The night brims with darkness flicked with lightning.
Vidyapati3 asks, "Maiden, how are you to spend your days and nights without your lord?"
2
Lucky was my awakening this morning, for I saw my beloved.
The sky was one piece of joy, and my life and youth were fulfilled.
To-day my house becomes my house in truth, and my body my body.
Fortune has proved a friend, and my doubts are dispelled.
Birds, sing your best; moon, shed your fairest light!
Let fly your darts, Love-God, in millions!
I wait for the moment when my body will grow golden at his touch.
Vidyapati says, "Immense is your good fortune, and blessed is your love."
3
I feel my body vanishing into the dust whereon my beloved walks.
I feel one with the water of the lake where he bathes.
Oh Sakhi, my love crosses death's boundary when I meet him.
My heart melts in the light and merges in the mirror whereby he views his face.
I move with the air to kiss him when he waves his fan, and wherever he wanders I enclose him like the sky.
Govindadas says, "You are the gold-setting, fair maiden, he is the emerald."
4
My love, I will keep you hidden in my eyes; I will thread your image like a gem on my joy and hang it on my bosom.
You have been in my heart ever since I was a child, throughout my youth, throughout my life, even through all my dreams.
You dwell in my being when I sleep and when I wake.
Know that I am a woman, and bear with me when you find me wanting.
For I have thought and thought and know for certain that all that is left for me in this world is your love, and if I lose you for a moment I die.
Chandidas says, "Be tender to her who is yours in life and death."
5
"Fruit to sell, Fruit to sell," cried the woman at the door.
The Child came out of the house.
"Give me some fruit," said he, putting a handful of rice in her basket.
The fruit-seller gazed at his face and her eyes swam with tears.
"Who is the fortunate mother," she cried, "that has clasped you in her arms and fed you at her breast, and whom your dear voice called 'Mother'?"
"Offer your fruit to him," says the poet, "and with it your life."
THE FUGITIVE—II
1
Endlessly varied art thou in the exuberant world, Lady of Manifold Magnificence. Thy path is strewn with lights, thy touch thrills into flowers; that trailing skirt of thine sweeps the whirl of a dance among the stars, and thy many-toned music is echoed from innumerable worlds through signs and colours.
Single and alone in the unfathomed stillness of the soul, art thou, Lady of Silence and Solitude, a vision thrilled with light, a lonely lotus blossoming on the stem of love.
2
Behind the rusty iron gratings of the opposite window sits a girl, dark and plain of face, like a boat stranded on a sand-bank when the river is shallow in the summer.
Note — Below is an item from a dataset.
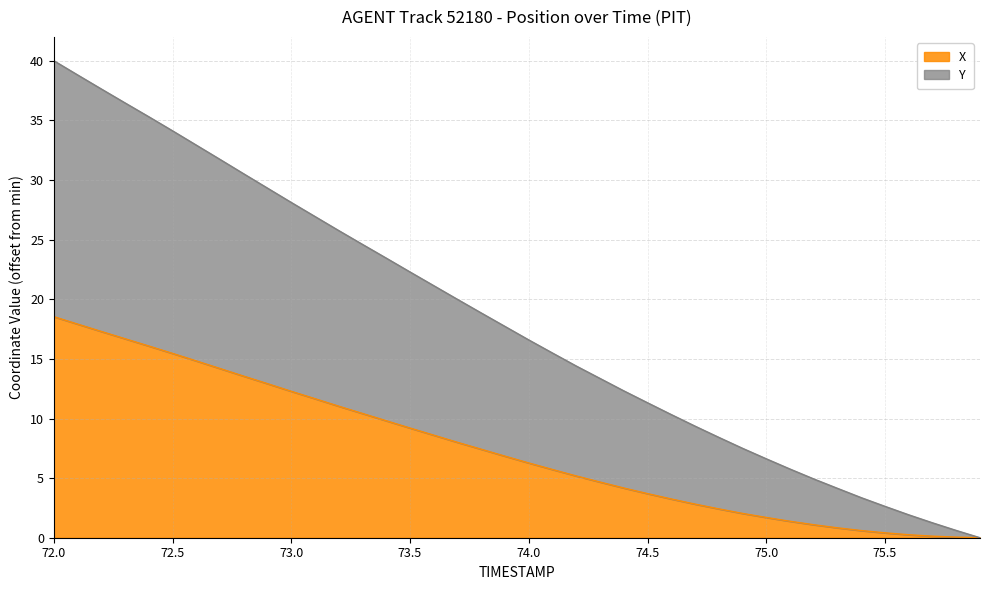

What is the sum of all X values?

299.4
I come back to my room after my day's work, and my tired eyes are lured to her.
She seems to me like a lake with its dark lonely waters edged by moonlight.
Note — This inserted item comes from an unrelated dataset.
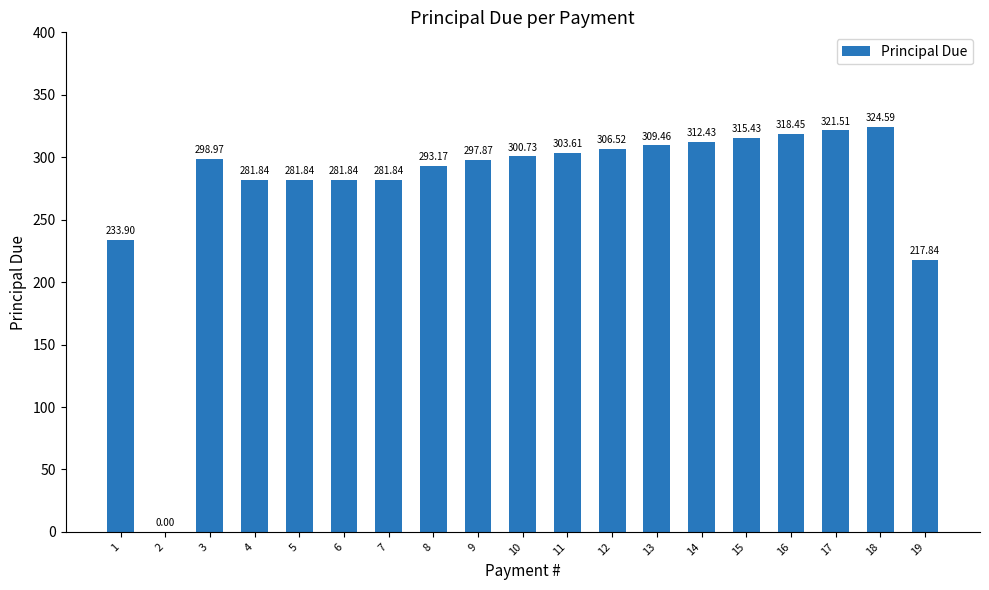

Which label corresponds to the largest value in the chart?

18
She has only her window for freedom: there the morning light meets her musings, and through it her dark eyes like lost stars travel back to their sky.
3
I remember the day.
The heavy shower of rain is slackening into fitful pauses, renewed gusts of wind startle it from a first lull.
I take up my instrument. Idly I touch the strings, till, without my knowing, the music borrows the mad cadence of that storm.
I see her figure as she steals from her work, stops at my door, and retreats with hesitating steps. She comes again, stands outside leaning against the wall, then slowly enters the room and sits down. With head bent, she plies her needle in silence; but soon stops her work, and looks out of the window through the rain at the blurred line of trees.
Only this—one hour of a rainy noon filled with shadows and song and silence.
4
While stepping into the carriage she turned her head and threw me a swift glance of farewell.
This was her last gift to me. But where can I keep it safe from the trampling hours?
Must evening sweep this gleam of anguish away, as it will the last flicker of fire from the sunset?
Ought it to be washed off by the rain, as treasured pollens are from heart-broken flowers?
Leave kingly glory and the wealth of the rich to death. But may not tears keep ever fresh the memory of a glance flung through a passionate moment?
"Give it to me to keep," said my song; "I never touch kings' glory or the wealth of the rich, but these small things are mine for ever."